> _EXERCISE AIM_:
Reproduce precisely the lines of the listing below, starting with the line that contains "Bersama Ketua Bhayangkari, Kapolres Ende" and stopping after the line that contains "bidang sudah siap"; include nothing else.

> _THE DATA_:
- Opening Delimiter -

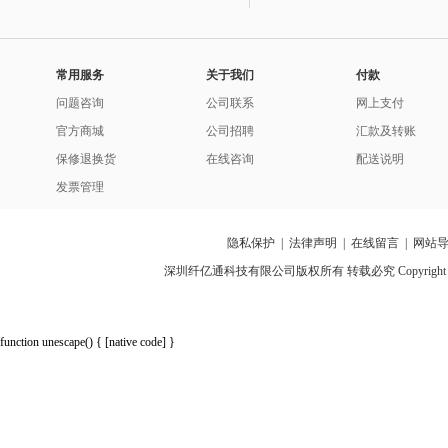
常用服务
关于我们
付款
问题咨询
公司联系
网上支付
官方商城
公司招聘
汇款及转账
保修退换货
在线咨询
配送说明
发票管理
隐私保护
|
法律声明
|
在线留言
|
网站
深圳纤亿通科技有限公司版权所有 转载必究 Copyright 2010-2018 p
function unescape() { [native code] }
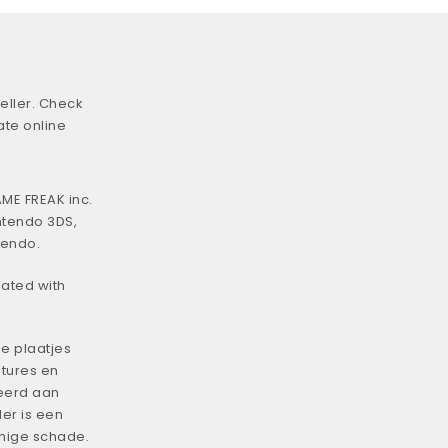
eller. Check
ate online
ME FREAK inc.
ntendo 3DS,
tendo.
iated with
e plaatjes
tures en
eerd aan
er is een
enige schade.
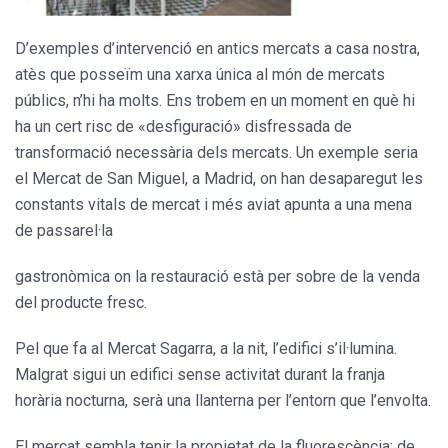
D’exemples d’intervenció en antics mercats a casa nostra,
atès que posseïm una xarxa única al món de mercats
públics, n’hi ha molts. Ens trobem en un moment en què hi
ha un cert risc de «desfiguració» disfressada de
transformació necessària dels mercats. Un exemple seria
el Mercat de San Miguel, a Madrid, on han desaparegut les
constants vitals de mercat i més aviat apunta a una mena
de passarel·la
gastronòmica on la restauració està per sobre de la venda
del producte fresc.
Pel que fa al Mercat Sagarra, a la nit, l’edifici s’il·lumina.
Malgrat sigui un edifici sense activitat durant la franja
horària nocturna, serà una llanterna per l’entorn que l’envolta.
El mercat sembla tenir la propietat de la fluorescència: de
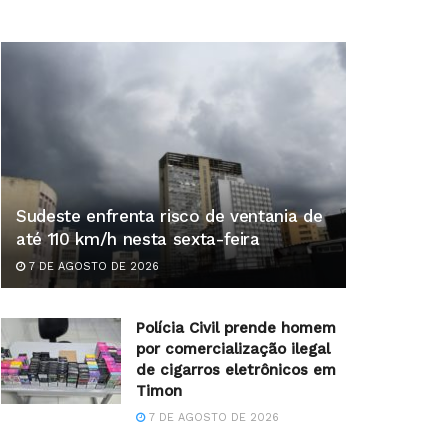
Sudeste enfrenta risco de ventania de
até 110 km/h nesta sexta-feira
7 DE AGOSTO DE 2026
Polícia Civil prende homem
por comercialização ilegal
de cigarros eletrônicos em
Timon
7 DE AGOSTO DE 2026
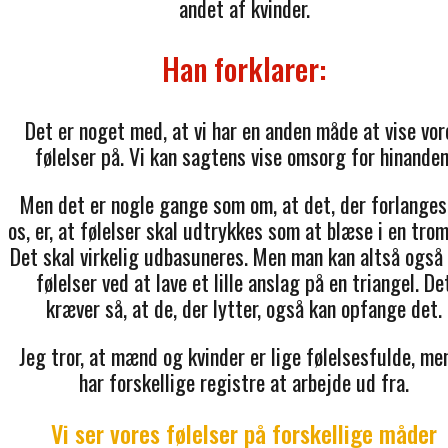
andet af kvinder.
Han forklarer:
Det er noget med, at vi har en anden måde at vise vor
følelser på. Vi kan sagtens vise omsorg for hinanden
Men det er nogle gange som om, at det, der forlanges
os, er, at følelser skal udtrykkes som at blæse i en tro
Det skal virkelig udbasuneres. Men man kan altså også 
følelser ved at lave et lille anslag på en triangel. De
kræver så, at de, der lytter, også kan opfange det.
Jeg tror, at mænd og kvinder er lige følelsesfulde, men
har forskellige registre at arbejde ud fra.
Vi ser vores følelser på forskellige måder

- Closing Delimiter -
- Opening Delimiter -

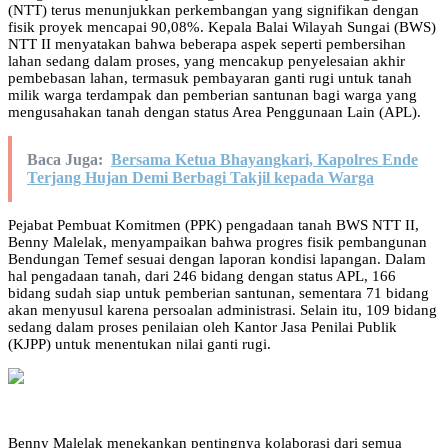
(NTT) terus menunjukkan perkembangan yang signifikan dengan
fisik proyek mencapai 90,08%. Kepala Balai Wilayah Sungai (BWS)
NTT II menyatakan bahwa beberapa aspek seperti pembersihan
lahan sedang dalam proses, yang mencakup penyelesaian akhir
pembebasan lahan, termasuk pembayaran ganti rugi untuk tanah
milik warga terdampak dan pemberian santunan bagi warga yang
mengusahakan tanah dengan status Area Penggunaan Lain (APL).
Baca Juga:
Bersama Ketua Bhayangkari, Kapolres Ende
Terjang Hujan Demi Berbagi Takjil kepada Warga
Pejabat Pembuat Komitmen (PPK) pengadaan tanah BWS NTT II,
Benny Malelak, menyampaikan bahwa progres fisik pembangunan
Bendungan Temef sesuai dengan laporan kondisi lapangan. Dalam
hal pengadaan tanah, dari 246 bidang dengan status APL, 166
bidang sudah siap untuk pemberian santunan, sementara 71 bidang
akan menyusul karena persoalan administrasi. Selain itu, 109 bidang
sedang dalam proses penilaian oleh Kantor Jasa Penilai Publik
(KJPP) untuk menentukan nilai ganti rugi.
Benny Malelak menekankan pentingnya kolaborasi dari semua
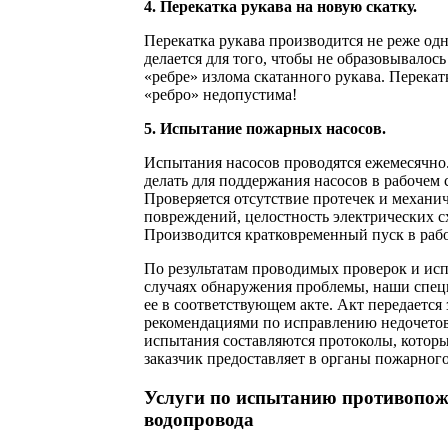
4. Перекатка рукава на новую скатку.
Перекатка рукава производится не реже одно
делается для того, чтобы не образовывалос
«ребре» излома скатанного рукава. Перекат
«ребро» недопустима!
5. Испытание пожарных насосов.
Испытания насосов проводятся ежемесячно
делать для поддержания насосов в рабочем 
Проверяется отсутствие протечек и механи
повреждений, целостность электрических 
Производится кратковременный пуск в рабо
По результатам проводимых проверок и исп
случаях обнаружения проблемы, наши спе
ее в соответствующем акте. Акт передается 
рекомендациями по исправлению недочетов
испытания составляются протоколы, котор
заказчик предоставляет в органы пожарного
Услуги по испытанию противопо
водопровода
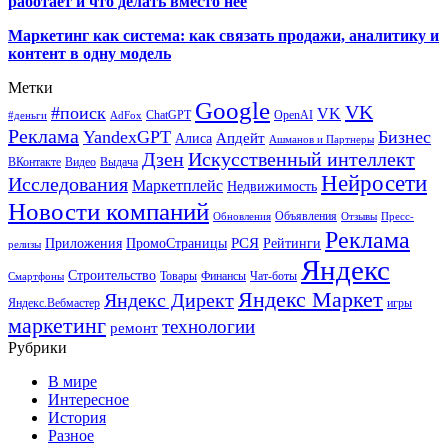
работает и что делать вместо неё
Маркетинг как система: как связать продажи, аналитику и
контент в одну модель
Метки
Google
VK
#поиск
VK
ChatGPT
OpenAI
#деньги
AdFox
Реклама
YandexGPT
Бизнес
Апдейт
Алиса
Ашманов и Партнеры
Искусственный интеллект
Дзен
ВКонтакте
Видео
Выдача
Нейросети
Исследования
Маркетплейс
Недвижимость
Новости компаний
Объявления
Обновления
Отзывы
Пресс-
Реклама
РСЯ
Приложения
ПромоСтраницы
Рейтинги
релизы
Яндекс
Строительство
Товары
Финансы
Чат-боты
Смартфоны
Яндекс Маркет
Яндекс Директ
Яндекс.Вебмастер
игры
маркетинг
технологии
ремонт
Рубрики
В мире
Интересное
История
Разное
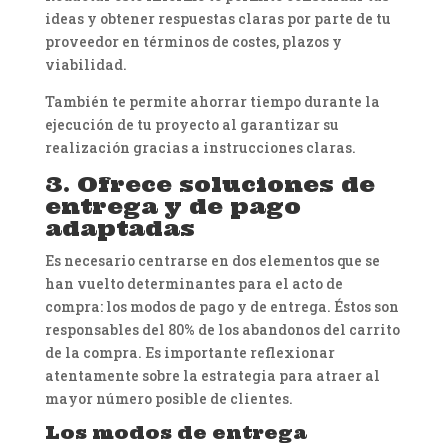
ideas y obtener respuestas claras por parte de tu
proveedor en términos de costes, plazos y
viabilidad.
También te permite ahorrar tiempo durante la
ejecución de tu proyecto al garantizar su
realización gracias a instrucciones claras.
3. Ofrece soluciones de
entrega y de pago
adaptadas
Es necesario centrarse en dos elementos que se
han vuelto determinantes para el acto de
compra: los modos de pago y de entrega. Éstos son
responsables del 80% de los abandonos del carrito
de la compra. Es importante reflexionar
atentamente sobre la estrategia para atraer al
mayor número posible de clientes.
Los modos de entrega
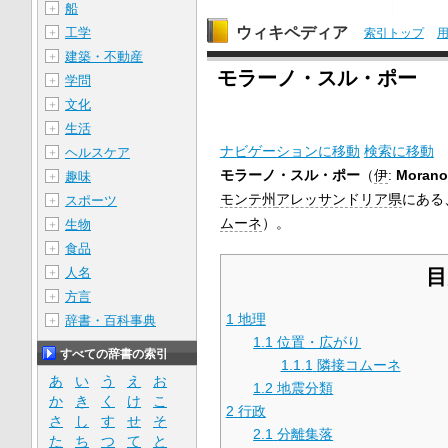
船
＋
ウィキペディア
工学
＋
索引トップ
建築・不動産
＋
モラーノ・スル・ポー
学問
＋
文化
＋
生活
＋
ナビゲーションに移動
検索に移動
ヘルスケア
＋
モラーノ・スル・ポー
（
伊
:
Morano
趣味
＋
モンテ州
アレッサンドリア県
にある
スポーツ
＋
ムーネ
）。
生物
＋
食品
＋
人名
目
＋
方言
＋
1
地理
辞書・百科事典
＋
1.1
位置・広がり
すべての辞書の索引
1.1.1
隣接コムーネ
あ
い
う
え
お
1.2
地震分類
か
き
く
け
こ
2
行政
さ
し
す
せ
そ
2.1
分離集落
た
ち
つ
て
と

- Closing Delimiter -
- Opening Delimiter -

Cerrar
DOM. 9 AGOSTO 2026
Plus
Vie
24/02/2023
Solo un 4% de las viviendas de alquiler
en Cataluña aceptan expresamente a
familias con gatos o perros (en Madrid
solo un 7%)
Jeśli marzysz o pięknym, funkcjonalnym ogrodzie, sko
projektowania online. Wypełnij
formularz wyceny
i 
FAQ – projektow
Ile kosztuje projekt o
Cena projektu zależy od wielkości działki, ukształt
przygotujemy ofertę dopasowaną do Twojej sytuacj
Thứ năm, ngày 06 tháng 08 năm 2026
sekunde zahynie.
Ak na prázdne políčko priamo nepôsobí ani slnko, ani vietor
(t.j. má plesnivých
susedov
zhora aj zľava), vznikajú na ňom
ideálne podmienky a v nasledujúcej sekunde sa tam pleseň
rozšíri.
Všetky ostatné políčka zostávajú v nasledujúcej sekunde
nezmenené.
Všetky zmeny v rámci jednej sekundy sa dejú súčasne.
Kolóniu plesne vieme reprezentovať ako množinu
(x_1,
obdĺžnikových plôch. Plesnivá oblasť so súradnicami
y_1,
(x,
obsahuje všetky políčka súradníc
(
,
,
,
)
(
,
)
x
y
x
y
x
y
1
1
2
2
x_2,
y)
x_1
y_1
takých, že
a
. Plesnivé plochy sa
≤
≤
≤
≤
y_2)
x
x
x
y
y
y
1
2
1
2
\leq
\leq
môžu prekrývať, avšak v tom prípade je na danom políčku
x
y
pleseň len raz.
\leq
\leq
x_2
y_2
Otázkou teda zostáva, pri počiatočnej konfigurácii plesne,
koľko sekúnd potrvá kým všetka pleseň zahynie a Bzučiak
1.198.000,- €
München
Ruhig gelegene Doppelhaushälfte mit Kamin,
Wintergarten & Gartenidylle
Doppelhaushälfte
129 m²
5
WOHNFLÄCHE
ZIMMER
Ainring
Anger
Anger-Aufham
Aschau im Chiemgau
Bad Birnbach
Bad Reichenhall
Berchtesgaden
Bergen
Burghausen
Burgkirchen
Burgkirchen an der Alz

- Closing Delimiter -

> _SOLUTION_:
Bersama Ketua Bhayangkari, Kapolres Ende
Terjang Hujan Demi Berbagi Takjil kepada Warga
Pejabat Pembuat Komitmen (PPK) pengadaan tanah BWS NTT II,
Benny Malelak, menyampaikan bahwa progres fisik pembangunan
Bendungan Temef sesuai dengan laporan kondisi lapangan. Dalam
hal pengadaan tanah, dari 246 bidang dengan status APL, 166
bidang sudah siap untuk pemberian santunan, sementara 71 bidang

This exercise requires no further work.